The mortgage executed by the widow legally covered the south 72.8 feet of the land that had lost its homestead character and was conveyed to the wife by the deeds of May 14, 1929; but such mortgage is not valid as to the homestead property at the death of the owner in August, 1931.

However, in assigning dower in the homestead property, expenditures made by the widow in permanent necessary repairs to the property may be adjusted when the property is partitioned and dower therein assigned. If the proceeds of the mortgage were in whole or in part used in making necessary permanent repairs to the homestead, the allowance *10 therefor to the widow for so using proceeds of the mortgage will enable the widow to proportionately pay therewith the mortgage as equity demands.

The finding as to adjustments of taxes paid by the widow on the homestead and the 72.8 feet not now included in the homestead, is not shown to be inequitable or erroneous.

The decree is affirmed except in so far as it adjudges the homestead property, not including the 72.8 feet nor of the south line of the original homestead tract, to be subject to the O'Neal mortgage.

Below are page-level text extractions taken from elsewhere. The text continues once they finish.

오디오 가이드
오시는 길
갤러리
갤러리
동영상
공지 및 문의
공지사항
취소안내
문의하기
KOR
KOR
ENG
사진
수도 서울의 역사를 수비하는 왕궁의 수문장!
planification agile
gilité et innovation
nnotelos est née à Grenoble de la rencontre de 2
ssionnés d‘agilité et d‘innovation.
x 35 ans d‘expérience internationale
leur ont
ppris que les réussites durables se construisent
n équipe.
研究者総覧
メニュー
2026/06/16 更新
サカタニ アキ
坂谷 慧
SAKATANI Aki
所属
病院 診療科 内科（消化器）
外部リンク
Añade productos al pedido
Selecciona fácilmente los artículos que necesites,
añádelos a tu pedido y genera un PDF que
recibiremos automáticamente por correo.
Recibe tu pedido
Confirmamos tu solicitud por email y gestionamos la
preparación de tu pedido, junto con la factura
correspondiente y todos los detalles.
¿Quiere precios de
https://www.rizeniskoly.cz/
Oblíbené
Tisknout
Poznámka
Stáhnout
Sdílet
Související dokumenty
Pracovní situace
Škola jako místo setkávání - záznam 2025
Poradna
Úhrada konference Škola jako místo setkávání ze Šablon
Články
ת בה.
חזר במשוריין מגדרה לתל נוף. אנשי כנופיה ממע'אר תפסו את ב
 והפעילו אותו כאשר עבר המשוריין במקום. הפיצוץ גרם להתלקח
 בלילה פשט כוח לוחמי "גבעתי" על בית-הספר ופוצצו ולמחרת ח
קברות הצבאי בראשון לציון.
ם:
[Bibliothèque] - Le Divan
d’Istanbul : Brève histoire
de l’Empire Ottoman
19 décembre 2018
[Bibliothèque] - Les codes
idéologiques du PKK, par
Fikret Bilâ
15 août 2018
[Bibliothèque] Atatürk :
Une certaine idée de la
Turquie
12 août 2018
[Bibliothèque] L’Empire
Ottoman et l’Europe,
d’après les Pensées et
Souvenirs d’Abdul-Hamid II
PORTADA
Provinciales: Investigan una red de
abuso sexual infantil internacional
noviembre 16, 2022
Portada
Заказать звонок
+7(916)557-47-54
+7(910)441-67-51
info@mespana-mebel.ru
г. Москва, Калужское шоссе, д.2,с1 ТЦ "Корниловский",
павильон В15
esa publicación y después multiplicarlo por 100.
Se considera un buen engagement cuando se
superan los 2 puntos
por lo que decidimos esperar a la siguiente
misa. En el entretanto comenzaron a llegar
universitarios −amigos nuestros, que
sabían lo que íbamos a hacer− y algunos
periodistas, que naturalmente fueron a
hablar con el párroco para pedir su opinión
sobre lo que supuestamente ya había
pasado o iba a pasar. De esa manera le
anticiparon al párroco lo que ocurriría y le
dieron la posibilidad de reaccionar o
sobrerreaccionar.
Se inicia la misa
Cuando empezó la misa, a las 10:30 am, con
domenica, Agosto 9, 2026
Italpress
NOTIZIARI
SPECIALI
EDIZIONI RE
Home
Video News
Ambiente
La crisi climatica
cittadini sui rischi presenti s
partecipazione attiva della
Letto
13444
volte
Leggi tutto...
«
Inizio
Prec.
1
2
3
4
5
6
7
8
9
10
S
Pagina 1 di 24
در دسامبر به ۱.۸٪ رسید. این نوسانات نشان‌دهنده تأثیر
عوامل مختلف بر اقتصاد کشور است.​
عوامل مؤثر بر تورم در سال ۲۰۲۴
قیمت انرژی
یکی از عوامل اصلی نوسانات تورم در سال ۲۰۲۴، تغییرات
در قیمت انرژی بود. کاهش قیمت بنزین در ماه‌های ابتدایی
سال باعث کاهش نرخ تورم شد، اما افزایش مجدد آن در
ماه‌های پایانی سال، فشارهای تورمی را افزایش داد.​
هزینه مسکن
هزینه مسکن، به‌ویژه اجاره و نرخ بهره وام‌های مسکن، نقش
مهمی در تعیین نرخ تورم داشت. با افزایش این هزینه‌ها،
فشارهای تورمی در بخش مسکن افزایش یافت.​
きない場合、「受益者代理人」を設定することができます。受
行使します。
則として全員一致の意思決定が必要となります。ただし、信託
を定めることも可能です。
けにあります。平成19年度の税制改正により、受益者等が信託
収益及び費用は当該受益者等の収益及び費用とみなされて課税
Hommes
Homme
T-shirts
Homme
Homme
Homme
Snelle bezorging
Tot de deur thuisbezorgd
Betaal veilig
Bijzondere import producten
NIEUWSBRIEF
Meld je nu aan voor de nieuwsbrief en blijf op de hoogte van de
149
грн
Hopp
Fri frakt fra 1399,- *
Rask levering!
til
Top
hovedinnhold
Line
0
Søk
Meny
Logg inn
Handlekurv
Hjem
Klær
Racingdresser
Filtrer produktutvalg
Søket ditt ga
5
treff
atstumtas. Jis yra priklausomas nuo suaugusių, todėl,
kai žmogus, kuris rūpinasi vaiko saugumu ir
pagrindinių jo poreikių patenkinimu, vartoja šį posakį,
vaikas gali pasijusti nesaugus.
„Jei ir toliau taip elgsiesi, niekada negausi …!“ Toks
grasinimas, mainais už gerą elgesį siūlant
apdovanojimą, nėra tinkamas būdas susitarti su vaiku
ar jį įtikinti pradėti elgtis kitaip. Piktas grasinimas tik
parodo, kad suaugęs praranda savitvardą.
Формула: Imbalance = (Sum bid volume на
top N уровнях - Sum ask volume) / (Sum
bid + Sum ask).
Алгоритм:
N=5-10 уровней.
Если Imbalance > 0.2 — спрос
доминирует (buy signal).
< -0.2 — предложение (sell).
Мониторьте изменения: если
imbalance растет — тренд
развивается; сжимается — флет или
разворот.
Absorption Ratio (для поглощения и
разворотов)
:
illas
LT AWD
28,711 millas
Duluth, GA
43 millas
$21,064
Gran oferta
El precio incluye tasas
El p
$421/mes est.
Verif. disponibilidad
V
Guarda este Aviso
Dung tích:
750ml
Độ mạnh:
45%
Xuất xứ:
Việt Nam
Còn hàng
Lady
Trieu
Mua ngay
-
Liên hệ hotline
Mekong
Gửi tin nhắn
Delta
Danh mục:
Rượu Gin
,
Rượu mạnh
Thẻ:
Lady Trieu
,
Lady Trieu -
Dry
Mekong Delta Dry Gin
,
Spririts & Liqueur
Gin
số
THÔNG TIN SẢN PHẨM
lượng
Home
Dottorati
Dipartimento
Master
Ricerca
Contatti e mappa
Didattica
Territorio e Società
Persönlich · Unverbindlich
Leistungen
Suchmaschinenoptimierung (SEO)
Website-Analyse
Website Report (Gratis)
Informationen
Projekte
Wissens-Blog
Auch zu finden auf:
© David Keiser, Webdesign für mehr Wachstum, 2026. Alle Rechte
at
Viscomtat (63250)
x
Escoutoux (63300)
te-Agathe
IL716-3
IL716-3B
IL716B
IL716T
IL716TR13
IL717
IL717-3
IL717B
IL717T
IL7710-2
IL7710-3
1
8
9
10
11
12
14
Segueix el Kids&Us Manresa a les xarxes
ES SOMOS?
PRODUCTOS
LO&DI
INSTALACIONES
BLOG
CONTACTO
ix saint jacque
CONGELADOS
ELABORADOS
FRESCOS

Such provision of the decree so excepted from the affirmance is hereby reversed and the cause is remanded for appropriate proceedings.

IT IS SO ORDERED.

BROWN and CHAPMAN, J.J., concur.

TERRELL, C.J., and BUFORD, J., concur in the opinion and judgment.

THOMAS, J., not participating, as authorized by Section 4687, Compiled General Laws of 1927, and Rule 21-A of the Rules of this Court.